Article VI of the United States Constitution is very clear. "[N]o religious test," it says, "shall ever be required as a qualification to any office or public trust under the United States."
"When you read your speeches," Feinstein said, "the conclusion one draws is that the [Catholic] dogma lives loudly within you. And that's of concern when you come to big issues that large numbers of people have fought for for years in this country."
Without asking Barrett the actual questions, the octogenarian senator was signaling her concern that the nominee might hold views consistent with her Catholic faith — against abortion and against same-sex marriage — and might be willing to overturn current law on the issues.

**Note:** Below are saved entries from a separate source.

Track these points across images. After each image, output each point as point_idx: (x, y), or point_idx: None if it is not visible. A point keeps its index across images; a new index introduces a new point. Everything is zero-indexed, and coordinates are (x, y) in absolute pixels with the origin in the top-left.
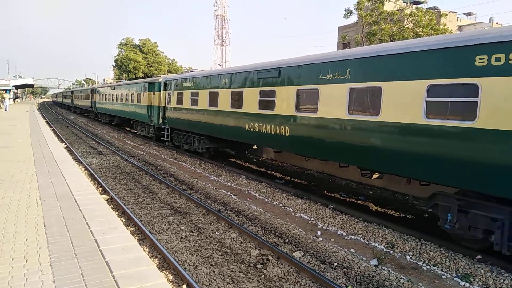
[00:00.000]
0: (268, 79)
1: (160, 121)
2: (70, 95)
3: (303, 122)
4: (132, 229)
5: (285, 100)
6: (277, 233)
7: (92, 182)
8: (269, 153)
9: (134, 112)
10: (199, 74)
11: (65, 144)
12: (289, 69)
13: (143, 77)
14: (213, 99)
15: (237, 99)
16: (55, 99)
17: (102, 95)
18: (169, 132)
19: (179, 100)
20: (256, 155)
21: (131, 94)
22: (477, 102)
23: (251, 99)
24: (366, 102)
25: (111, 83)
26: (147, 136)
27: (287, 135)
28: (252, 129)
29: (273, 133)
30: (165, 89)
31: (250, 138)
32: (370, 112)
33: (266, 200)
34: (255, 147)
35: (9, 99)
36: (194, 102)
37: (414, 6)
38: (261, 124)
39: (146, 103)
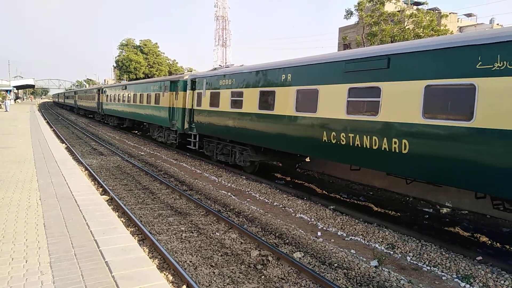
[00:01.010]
0: (367, 72)
1: (186, 126)
2: (73, 95)
3: (448, 137)
4: (132, 229)
5: (400, 101)
6: (277, 234)
7: (93, 182)
8: (327, 168)
9: (150, 115)
10: (243, 69)
11: (66, 144)
12: (409, 56)
13: (143, 78)
14: (267, 100)
15: (308, 100)
16: (56, 99)
17: (110, 95)
18: (198, 140)
19: (214, 102)
20: (307, 169)
21: (147, 95)
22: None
23: (333, 100)
24: None
25: (119, 82)
26: (166, 143)
27: (405, 152)
28: (335, 141)
29: (378, 148)
30: (193, 88)
31: (333, 154)
32: None
33: (267, 200)
34: (307, 159)
35: (10, 99)
36: (237, 104)
37: (415, 7)
38: (352, 135)
39: (167, 104)
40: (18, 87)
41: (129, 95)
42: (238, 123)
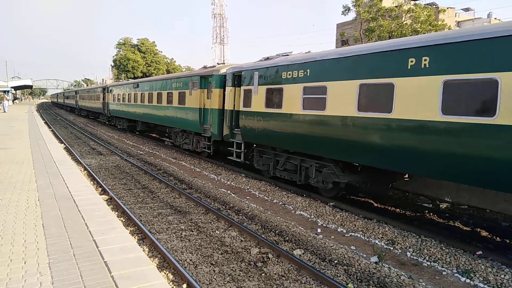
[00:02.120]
0: None
1: (226, 132)
2: (73, 95)
3: None
4: (132, 229)
5: None
6: (277, 231)
7: (92, 182)
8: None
9: (172, 117)
10: (328, 55)
11: (64, 144)
12: None
13: (141, 77)
14: (376, 97)
15: (473, 97)
16: (55, 100)
17: (119, 95)
18: (244, 149)
19: (273, 101)
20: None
21: (167, 94)
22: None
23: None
24: None
25: (126, 80)
26: (194, 151)
27: None
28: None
29: None
30: (235, 85)
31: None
32: None
33: (266, 198)
34: (406, 177)
35: (8, 100)
36: (314, 103)
37: (412, 2)
38: None
39: (196, 105)
40: (16, 88)
41: (143, 94)
42: (316, 130)
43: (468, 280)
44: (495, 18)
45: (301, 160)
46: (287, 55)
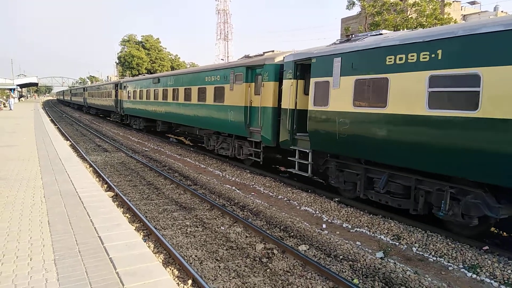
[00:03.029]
0: None
1: (284, 137)
2: (81, 92)
3: None
4: (137, 225)
5: None
6: (282, 227)
7: (97, 179)
8: None
9: (205, 117)
10: (484, 25)
11: (70, 141)
12: None
13: (146, 74)
14: None
15: None
16: (61, 97)
17: (135, 91)
18: (312, 160)
19: (365, 97)
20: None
21: (198, 89)
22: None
23: None
24: None
25: (143, 75)
26: (234, 158)
27: None
28: None
29: None
30: (298, 77)
31: None
32: None
33: (271, 194)
34: None
35: (14, 98)
36: (453, 100)
37: None
38: None
39: (240, 102)
40: (21, 86)
41: (165, 91)
42: (456, 141)
43: (474, 275)
44: (502, 11)
45: (418, 181)
46: (380, 34)
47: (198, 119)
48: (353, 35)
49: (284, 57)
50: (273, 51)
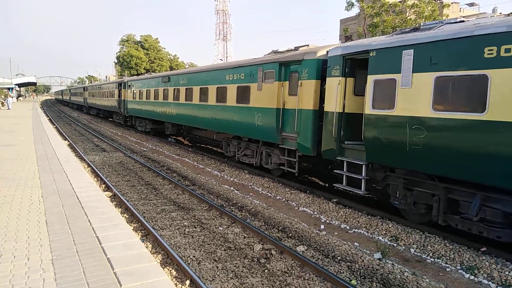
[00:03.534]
0: None
1: (329, 145)
2: (81, 92)
3: None
4: (135, 225)
5: None
6: (280, 228)
7: (95, 179)
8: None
9: (227, 120)
10: None
11: (68, 141)
12: None
13: (145, 73)
14: None
15: None
16: (60, 97)
17: (140, 91)
18: (365, 174)
19: (450, 98)
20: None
21: (217, 89)
22: None
23: None
24: None
25: (149, 73)
26: (260, 167)
27: None
28: None
29: None
30: (346, 74)
31: None
32: None
33: (269, 194)
34: None
35: (12, 97)
36: None
37: None
38: None
39: (271, 104)
40: (20, 85)
41: (177, 90)
42: None
43: (472, 277)
44: (500, 13)
45: None
46: (462, 21)
47: (216, 122)
48: (422, 24)
49: (328, 51)
50: (307, 45)
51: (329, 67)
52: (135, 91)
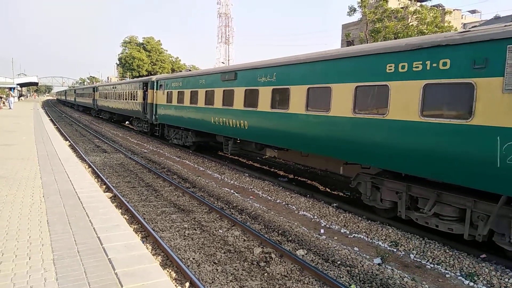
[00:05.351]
0: None
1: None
2: (90, 92)
3: None
4: (135, 226)
5: None
6: (280, 231)
7: (96, 180)
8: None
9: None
10: None
11: (69, 142)
12: None
13: (147, 75)
14: None
15: None
16: (63, 97)
17: (180, 93)
18: None
19: None
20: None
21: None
22: None
23: None
24: None
25: (187, 70)
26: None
27: None
28: None
29: None
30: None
31: None
32: None
33: (269, 198)
34: None
35: (14, 97)
36: None
37: (419, 3)
38: None
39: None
40: (21, 85)
41: (252, 93)
42: None
43: (471, 283)
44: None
45: None
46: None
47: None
48: (191, 70)
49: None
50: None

It's Feinstein's right to examine the nominee's judicial philosophy but not to intertwine it with her faith.
Specifically, Barrett had written in the Marquette Law Review, examining what Catholic judges should do in death penalty cases, that judges faithful to church teachings "are morally precluded from enforcing the death penalty." She further said if a judge in good conscience is unable to follow the law in such a case, she should recuse herself and let another judge decide the case.
The senators, Durbin, a Catholic himself, and Feinstein, who attended a Catholic high school, or those aides who prepared questions for them, shouldn't have tried to cherry-pick the article, "Catholic Judges in Capital Cases." When they did, they missed the nominee's thorough explanation and even her emphatic first-page statement saying that "the general public are entitled to impartial justice."
Of course, the same senators hadn't asked similar religious questions of former President Barack Obama's last two Supreme Court nominees, Elena Kagan, a Jew, or Sonya Sotomayor, a Catholic.
During the same hearing, Franken asked Barrett — a former law clerk for the hated-by-the-left late Supreme Court Justice Antonin Scalia— about speaking honorariums she received from the religious-liberty nonprofit Alliance Defending Freedom, an organization Franken compared to former Cambodian dictator Pol Pot, whose regime was the cause of death of some 1 to 3 million people.
"I question your judgment," he said.
Sen. Bernie Sanders, I-Vt., had leveled a similar religious attack earlier this summer on Russell Vought, then the nominee as deputy director of the Office of Management and Budget. He was upset that in an article Vought authored he was critical of the often repeated phrase of everyone worshiping the same God.
"What about Jews?" the socialist senator asked. "Do they stand condemned, too?"
Although the recent religious attacks have brought criticism from Republicans ("some of the questioning seems to miss some of these fundamental constitutional protections" — Sen. Ben Sasse, R-Neb.), Democrats ("embarrassing for a nation that's one-fourth Catholic" — Christopher Hale, a former Obama staffer), college presidents and religious leaders, they're not likely to stop. Because, as Sen. Mike Lee, R-Utah, said on the Senate floor the day after the hearing, it's not religion that's the problem.
"These strange inquisitions," he said, "have nothing to do with the nominees' competency, patriotism, or ability to service Americans of different faiths equally."
They'd be unthinkable to our Founding Fathers, too. The Rev. John Jenkins, president of Notre Dame, suggested such in his letter to Feinstein.
"Indeed," he wrote, "[the dogma of one's faith was] lived loudly in the hearts of those who founded our nation as one where citizens could practice their faith freely and without apology."
No, we simply don't believe it squares with the Democrats' current worldview. Today, it's their way or the highway. Period.